*Records for this exercise*
————

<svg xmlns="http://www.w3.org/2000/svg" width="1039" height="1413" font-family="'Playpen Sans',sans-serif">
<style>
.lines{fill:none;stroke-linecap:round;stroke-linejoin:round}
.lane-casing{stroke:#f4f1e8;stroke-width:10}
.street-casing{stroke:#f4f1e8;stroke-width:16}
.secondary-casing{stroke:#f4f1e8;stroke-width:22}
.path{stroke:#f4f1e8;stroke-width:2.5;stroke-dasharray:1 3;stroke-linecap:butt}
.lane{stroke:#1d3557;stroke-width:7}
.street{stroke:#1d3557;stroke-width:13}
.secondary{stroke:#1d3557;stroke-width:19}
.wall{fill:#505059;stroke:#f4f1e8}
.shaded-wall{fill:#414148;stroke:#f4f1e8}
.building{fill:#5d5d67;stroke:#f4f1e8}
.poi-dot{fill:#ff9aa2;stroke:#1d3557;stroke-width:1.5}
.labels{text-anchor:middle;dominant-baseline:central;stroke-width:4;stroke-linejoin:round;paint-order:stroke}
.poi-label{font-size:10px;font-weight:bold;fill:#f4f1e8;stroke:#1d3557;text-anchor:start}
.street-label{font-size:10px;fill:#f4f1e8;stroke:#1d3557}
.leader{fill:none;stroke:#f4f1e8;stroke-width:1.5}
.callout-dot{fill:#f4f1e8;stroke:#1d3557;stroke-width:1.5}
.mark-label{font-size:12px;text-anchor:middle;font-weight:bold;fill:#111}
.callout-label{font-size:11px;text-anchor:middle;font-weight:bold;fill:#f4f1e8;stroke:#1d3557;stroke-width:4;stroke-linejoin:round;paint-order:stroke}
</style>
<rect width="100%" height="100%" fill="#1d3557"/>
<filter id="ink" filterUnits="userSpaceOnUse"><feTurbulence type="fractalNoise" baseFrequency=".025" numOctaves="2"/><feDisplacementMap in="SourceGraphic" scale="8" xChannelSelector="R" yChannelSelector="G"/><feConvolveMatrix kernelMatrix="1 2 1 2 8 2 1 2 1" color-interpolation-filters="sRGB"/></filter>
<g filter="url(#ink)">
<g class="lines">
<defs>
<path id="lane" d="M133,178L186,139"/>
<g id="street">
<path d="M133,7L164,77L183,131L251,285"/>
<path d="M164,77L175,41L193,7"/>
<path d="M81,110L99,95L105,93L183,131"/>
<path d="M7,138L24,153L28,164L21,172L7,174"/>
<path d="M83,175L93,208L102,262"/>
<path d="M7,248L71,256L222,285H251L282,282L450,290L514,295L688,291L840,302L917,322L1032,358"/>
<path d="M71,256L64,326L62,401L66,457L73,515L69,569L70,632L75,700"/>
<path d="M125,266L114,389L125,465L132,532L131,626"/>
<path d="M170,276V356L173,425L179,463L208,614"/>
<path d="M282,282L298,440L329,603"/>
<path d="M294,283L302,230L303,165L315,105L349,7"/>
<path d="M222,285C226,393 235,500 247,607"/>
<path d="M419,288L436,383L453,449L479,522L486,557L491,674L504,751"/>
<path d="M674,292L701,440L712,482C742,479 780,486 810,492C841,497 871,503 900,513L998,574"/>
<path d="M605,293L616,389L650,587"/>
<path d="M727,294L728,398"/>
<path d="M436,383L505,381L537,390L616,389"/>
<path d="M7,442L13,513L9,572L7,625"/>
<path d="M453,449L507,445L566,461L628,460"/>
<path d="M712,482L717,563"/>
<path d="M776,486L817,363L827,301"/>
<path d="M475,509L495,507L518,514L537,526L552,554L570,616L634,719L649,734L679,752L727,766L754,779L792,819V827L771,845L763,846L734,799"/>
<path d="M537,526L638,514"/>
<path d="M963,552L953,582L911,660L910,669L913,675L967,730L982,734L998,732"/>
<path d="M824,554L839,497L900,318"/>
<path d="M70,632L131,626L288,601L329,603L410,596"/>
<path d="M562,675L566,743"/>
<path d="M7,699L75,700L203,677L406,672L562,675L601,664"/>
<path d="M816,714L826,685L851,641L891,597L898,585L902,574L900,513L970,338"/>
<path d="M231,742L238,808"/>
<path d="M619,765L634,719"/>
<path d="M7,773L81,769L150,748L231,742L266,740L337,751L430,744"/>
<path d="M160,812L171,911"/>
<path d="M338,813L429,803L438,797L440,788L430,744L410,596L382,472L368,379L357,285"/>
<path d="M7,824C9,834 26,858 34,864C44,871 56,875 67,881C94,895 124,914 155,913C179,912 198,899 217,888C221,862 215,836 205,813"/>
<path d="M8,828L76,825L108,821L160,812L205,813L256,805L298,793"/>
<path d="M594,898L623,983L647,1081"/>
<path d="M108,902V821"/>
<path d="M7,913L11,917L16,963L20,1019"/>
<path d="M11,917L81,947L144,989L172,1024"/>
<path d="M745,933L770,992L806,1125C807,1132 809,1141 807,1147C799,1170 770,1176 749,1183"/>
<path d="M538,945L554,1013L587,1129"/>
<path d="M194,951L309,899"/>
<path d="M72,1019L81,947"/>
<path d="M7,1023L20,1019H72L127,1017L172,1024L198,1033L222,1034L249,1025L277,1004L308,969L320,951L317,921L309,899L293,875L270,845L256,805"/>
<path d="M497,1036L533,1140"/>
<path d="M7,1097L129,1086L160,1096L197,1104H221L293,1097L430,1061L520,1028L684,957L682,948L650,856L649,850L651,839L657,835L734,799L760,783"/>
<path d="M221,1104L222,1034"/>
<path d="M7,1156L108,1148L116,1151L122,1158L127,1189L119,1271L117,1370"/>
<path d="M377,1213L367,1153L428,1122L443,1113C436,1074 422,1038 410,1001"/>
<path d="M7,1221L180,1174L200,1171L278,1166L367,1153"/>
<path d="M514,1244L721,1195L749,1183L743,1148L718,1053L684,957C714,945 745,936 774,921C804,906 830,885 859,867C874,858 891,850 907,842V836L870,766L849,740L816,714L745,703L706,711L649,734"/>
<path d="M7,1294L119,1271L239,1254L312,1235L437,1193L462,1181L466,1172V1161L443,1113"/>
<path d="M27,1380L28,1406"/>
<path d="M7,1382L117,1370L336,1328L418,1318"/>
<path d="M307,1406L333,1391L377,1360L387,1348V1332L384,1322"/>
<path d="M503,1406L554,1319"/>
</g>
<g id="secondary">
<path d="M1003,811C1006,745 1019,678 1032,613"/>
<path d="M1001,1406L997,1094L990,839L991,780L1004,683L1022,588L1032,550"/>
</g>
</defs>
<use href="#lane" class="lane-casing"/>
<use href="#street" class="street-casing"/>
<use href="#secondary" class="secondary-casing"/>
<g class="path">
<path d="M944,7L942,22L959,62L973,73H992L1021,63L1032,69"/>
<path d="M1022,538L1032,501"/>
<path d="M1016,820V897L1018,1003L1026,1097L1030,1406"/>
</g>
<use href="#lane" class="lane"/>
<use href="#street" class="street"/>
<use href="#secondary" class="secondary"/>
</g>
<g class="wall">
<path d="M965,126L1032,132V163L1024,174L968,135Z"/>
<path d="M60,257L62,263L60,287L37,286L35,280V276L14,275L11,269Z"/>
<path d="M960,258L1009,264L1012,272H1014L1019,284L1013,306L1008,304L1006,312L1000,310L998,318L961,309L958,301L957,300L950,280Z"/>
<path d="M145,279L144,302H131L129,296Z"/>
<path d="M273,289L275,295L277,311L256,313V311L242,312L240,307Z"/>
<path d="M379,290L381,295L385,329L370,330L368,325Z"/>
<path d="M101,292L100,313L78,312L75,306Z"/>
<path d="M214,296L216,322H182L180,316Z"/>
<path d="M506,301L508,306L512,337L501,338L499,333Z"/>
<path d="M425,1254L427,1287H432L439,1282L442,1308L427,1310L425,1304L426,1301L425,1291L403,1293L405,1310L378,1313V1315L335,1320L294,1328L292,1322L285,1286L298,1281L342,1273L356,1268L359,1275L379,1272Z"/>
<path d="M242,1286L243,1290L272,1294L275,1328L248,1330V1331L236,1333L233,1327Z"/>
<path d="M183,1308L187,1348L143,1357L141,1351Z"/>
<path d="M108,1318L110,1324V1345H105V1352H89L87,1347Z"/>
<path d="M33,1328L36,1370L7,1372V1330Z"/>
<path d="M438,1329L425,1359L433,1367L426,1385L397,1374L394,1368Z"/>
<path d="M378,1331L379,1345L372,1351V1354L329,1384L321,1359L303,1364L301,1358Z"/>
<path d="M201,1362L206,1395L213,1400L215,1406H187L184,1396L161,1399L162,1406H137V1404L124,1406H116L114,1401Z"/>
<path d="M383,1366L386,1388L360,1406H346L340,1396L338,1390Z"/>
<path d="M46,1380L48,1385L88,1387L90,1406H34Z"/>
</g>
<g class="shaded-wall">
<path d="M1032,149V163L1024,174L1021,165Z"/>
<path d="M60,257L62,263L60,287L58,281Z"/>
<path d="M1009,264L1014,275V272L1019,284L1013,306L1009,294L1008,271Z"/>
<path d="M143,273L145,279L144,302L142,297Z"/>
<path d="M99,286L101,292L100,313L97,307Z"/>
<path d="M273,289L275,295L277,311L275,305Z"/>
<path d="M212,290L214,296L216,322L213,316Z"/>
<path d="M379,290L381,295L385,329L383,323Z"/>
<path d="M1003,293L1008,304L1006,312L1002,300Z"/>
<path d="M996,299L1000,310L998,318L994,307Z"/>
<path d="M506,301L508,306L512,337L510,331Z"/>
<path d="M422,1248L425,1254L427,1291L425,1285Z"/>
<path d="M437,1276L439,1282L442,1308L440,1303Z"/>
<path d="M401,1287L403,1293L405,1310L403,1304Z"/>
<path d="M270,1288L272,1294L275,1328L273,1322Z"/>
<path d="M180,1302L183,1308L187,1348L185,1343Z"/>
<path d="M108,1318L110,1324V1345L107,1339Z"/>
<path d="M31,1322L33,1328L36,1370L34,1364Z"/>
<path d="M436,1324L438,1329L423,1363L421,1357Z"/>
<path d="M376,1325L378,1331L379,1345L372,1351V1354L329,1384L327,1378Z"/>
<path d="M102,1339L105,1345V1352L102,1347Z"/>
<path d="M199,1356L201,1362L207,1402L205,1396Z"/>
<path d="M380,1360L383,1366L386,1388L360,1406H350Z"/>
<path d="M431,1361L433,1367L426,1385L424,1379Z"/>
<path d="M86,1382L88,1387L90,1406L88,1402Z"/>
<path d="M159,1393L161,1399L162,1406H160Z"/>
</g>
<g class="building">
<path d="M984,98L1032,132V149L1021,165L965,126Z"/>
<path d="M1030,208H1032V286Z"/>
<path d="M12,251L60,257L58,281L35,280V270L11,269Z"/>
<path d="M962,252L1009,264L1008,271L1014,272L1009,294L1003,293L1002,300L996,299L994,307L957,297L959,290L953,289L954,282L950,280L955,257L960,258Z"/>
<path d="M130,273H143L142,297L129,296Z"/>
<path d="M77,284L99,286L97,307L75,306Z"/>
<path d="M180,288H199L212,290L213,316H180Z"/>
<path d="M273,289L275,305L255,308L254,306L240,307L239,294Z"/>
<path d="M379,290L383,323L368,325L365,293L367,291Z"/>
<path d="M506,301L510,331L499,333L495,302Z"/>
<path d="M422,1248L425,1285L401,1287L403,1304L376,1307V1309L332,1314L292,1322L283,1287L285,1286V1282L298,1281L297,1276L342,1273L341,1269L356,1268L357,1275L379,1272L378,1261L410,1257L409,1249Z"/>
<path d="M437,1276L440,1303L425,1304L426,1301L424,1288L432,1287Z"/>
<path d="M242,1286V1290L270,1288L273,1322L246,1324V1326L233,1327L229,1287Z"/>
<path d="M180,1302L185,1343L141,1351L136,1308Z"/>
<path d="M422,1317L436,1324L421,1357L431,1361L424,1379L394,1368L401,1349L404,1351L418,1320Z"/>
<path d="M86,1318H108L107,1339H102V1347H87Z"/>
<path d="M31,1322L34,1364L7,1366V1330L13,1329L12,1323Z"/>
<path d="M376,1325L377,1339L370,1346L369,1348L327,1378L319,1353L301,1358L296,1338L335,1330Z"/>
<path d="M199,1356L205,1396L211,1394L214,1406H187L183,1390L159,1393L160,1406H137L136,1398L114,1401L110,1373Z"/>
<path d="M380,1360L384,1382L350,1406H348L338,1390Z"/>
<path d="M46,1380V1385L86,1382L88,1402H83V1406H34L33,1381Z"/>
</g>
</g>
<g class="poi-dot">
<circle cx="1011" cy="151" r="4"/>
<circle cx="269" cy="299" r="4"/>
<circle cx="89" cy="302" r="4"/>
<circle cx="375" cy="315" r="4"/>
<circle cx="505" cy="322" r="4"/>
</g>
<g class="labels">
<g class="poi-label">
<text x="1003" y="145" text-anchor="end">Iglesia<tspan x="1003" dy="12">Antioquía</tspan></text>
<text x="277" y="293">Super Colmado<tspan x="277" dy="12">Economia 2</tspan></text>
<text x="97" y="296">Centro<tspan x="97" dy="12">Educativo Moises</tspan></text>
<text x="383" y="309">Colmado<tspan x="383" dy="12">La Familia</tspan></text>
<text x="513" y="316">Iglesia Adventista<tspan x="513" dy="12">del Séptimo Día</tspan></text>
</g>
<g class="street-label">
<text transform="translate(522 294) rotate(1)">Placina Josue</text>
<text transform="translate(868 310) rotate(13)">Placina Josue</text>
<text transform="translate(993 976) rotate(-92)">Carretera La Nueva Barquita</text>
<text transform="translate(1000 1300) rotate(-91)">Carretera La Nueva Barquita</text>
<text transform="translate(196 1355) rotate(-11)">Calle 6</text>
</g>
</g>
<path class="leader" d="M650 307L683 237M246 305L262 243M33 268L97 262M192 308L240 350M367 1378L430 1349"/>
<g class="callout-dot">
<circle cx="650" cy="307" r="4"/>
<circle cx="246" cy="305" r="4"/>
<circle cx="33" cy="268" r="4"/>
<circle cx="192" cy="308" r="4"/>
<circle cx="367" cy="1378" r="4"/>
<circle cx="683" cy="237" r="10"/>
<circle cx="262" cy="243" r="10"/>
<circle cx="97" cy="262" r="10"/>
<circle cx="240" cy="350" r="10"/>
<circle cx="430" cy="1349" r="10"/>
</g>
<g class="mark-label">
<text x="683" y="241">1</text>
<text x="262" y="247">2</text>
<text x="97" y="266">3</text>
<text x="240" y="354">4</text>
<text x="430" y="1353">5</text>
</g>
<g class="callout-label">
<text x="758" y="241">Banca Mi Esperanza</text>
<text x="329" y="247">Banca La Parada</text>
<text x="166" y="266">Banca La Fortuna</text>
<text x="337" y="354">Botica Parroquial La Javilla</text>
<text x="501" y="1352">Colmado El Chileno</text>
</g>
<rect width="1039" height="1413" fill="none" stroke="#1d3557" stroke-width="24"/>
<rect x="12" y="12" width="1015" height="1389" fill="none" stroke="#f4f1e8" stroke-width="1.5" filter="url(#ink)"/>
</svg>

————

*What is required*
Wherever a line of the data above contains "casing", copy that line.

*Result of this exercise*
.lane-casing{stroke:#f4f1e8;stroke-width:10}
.street-casing{stroke:#f4f1e8;stroke-width:16}
.secondary-casing{stroke:#f4f1e8;stroke-width:22}
<use href="#lane" class="lane-casing"/>
<use href="#street" class="street-casing"/>
<use href="#secondary" class="secondary-casing"/>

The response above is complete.